The Treklyanska reka (Треклянска река) is a river in western Bulgaria, a right tributary of the Struma. The river is situated in the Kraishte geographical region and is 50 km long. It drains the eastern slopes of the mountain ranges of Karvav Kamak, Milevska Planina and Kobilska Planina, the northern and eastern slopes of the Zemenska Planina, the western and southern slopes of the Penkyovska Planina and the western slopes of the Rudina Planina.

== Geography ==
The river takes its source under the name Melanshtitsa in Bohovska Planina at an altitude of 1,318 m, at 300 m southwest of the summit of Ogorelitsa (1,318 m) on the Bulgaria–Serbia border. Except for two stretches near the villages of Treklyano and Peshtera, it flows in a deep narrow valley. Until the village of Gabreshevtsi it flows southwards between the mountain ranges of Karvav Kamak, Milevska Planina and Kobilska Planina to the west and Penkyovska Planina and Elovishka Planina to the east. Downstream of Gabreshevtsi the river turns east and under the name Rayanska reka passes through the 8.5 m Rayanski Gorge between Penkyovska Planina to the north and Zemenska Planina to the south. After receiving its largest tributary the Yavor, the river turns in direction south–southeast and after 6 km flows into the Struma at an altitude of 595 m in the northern areas of the town of Zemen.

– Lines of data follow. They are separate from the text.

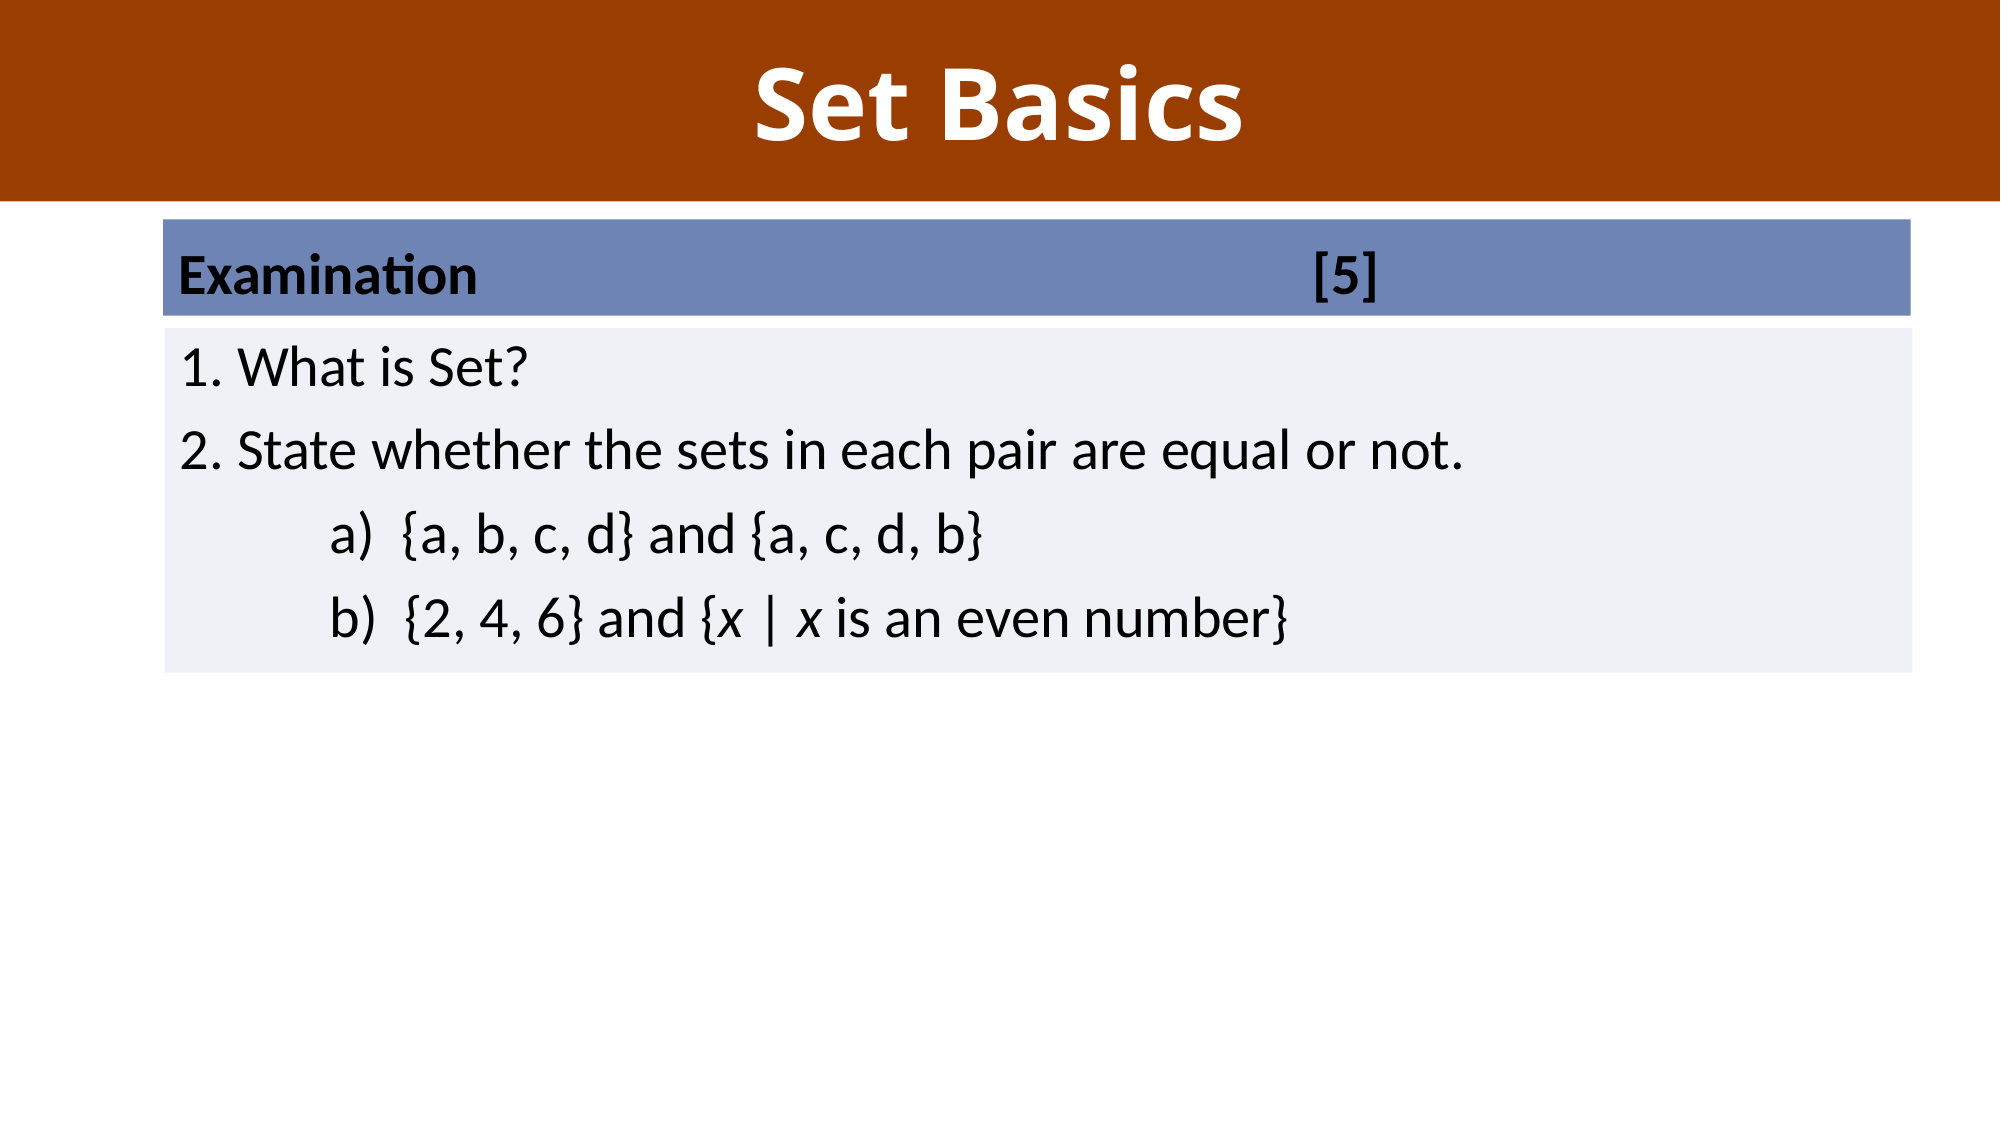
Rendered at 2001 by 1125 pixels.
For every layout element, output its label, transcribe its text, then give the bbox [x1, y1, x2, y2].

text_box 1. What is Set? 2. State whether the sets in each pair are equal or not. a) {a, b, c, d} and {a, c, d, b} b) {2, 4, 6} and {x | x is an even number} [164, 328, 1913, 673]
title Set Basics [0, 0, 2000, 202]
text_box Examination [5] [163, 219, 1911, 316]
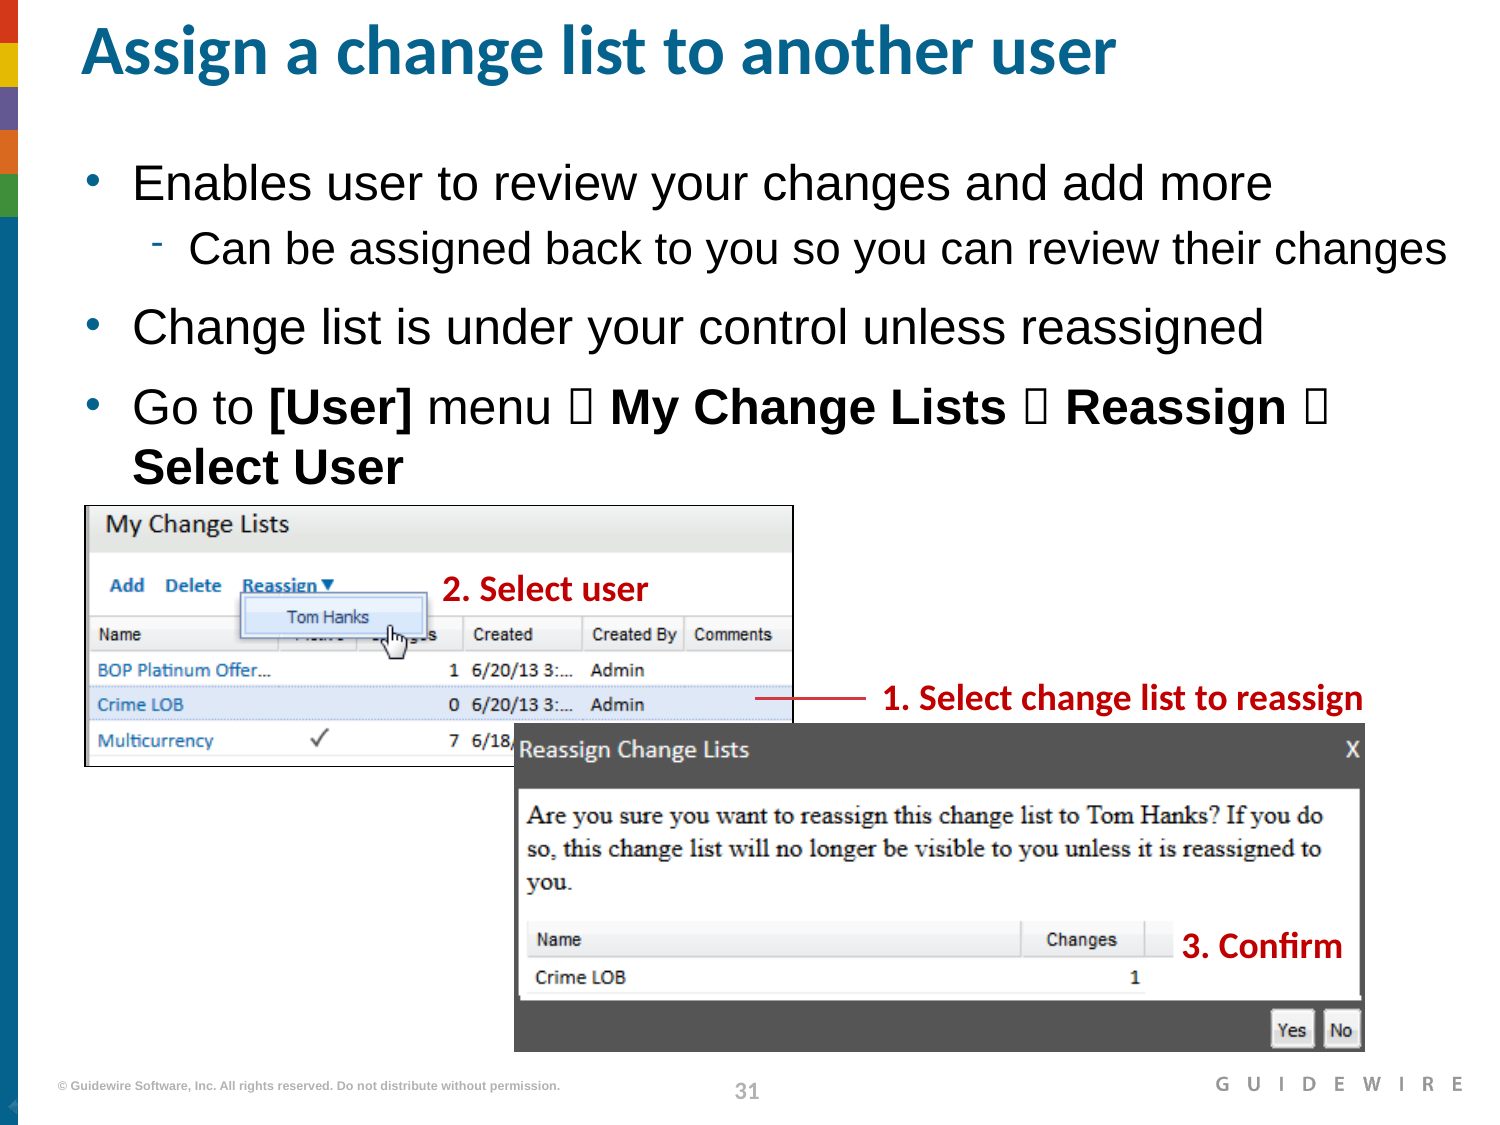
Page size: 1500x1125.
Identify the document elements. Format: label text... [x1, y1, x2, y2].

picture [0, 0, 18, 216]
picture [1215, 1073, 1480, 1096]
picture [85, 505, 1366, 1052]
text_box 1. Select change list to reassign [866, 665, 1380, 726]
list Enables user to review your changes and add more Can be assigned back to you so you can review their changes Change list is under your control unless reassigned Go to [User] menu  My Change Lists  Reassign  Select User [85, 149, 1450, 1050]
picture [10, 1101, 18, 1111]
title Assign a change list to another user [81, 19, 1446, 142]
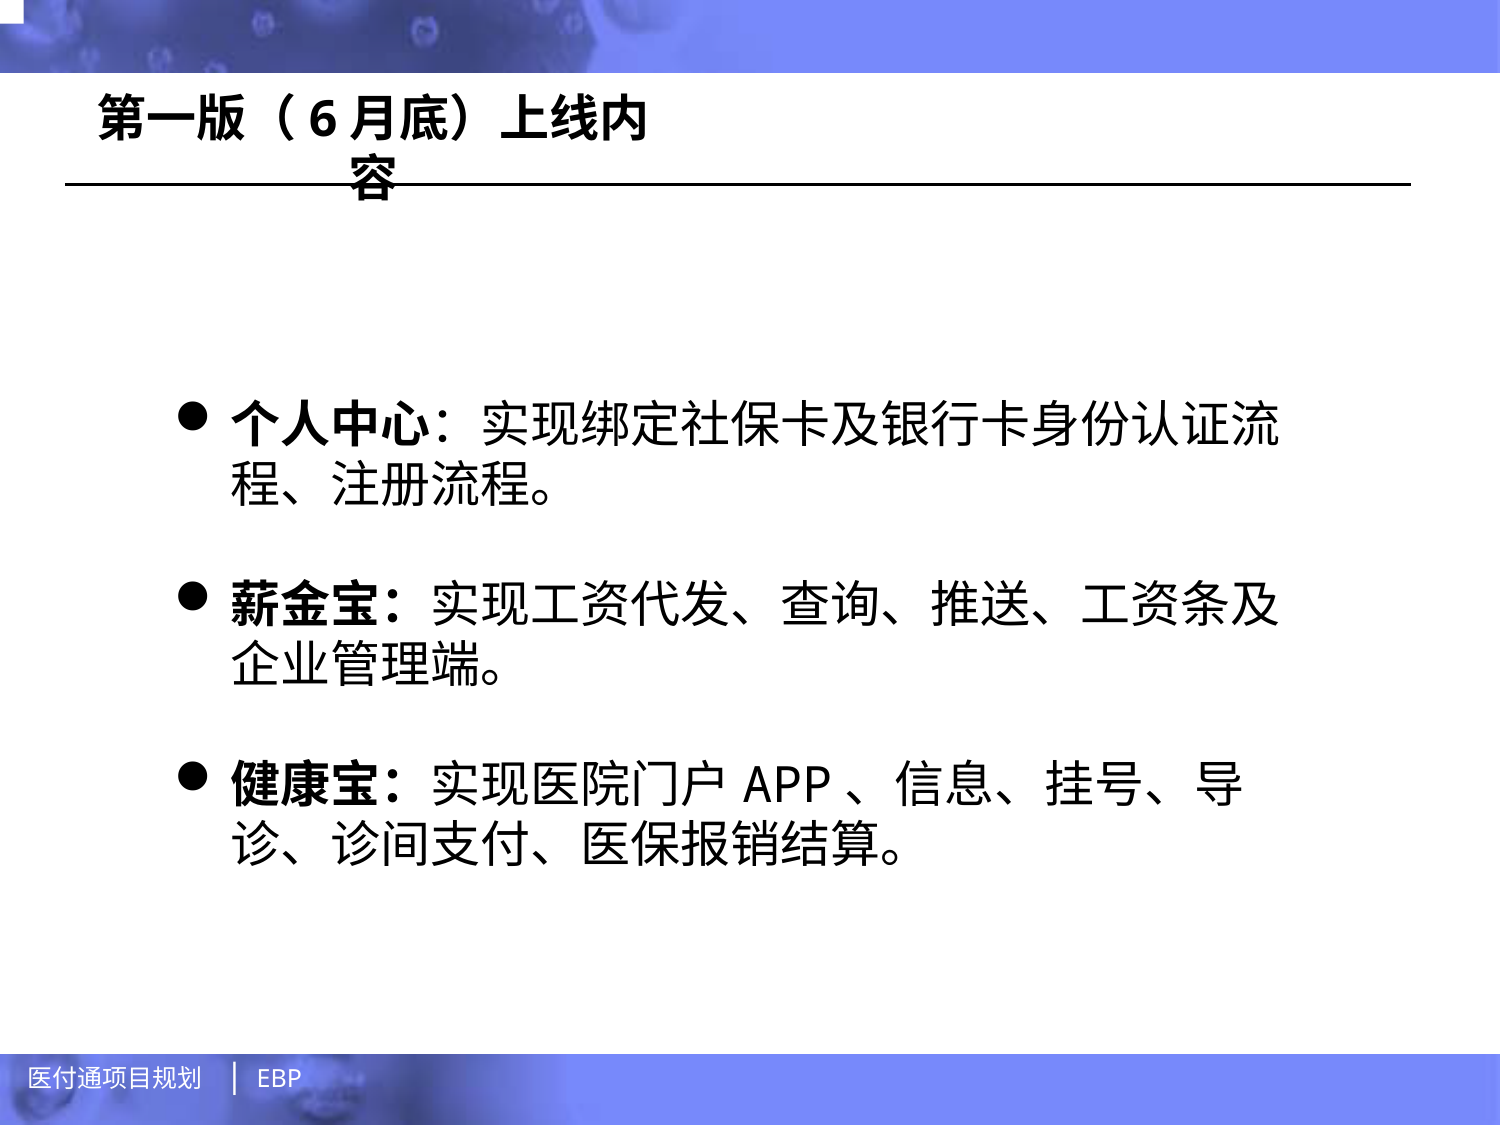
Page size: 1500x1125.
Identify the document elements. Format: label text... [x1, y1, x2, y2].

title 第一版（6月底）上线内容 [64, 45, 682, 248]
text_box 个人中心：实现绑定社保卡及银行卡身份认证流程、注册流程。 薪金宝：实现工资代发、查询、推送、工资条及企业管理端。 健康宝：实现医院门户APP、信息、挂号、导诊、诊间支付、医保报销结算。 [159, 385, 1329, 880]
picture [0, 0, 1500, 73]
picture [0, 1054, 1500, 1125]
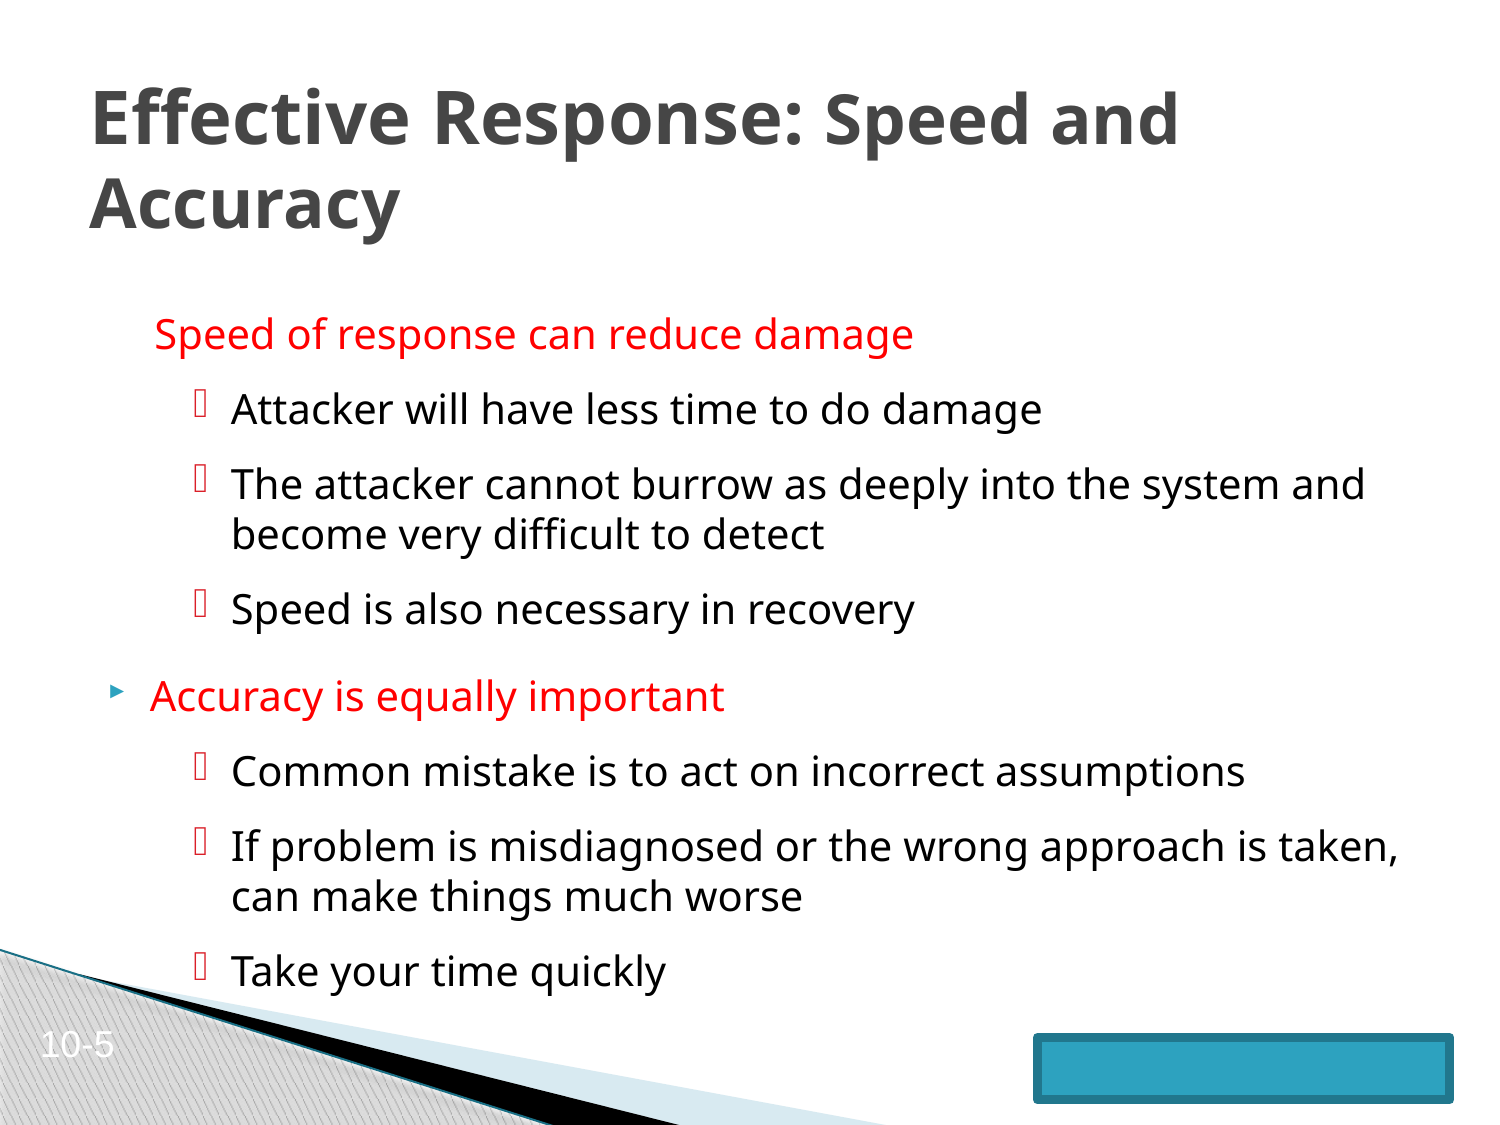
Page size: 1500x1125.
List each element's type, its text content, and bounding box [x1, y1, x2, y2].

The basin of the Treklyanska reka borders the basins of the rivers Dragovishtitsa to the south, southwest and west and the Svetlya to the east, both right tributaries of the Struma, as well as the drainage basin of the river Erma of the Danube drainage to the north and northwest.

The Sovolyanska Bistritsa has predominantly rain feed with high water in March and low water in September.

== Settlements and transport ==
The river flows entirely in Pernik and Kyustendil Provinces. There are one town and ten villages along its course. In Pernik Province are situated the town of Zemen and the villages of Rayantsi, Kalotintsi, Vranya Stena and Peshtera in Zemen Municipality, as well as Gorna Melna, Dolna Melna and Dalga Luka in Tran Municipality. In Kyustendil Province are located the villages of Kosovo, Treklyano and Gabreshevtsi.

There are two roads of the national network following the valley of the Treklyanska reka. Between Zemen and Gabreshevtsi passes a 15.8 km section of the third class III-623 road Dupnitsa–Bobov Dol–Zemen–Gabreshevtsi and between Treklyano and Gabreshevtsi there is a 5 km stretch of the third class III-637 road Tran–Treklyano–Dragovishtitsa.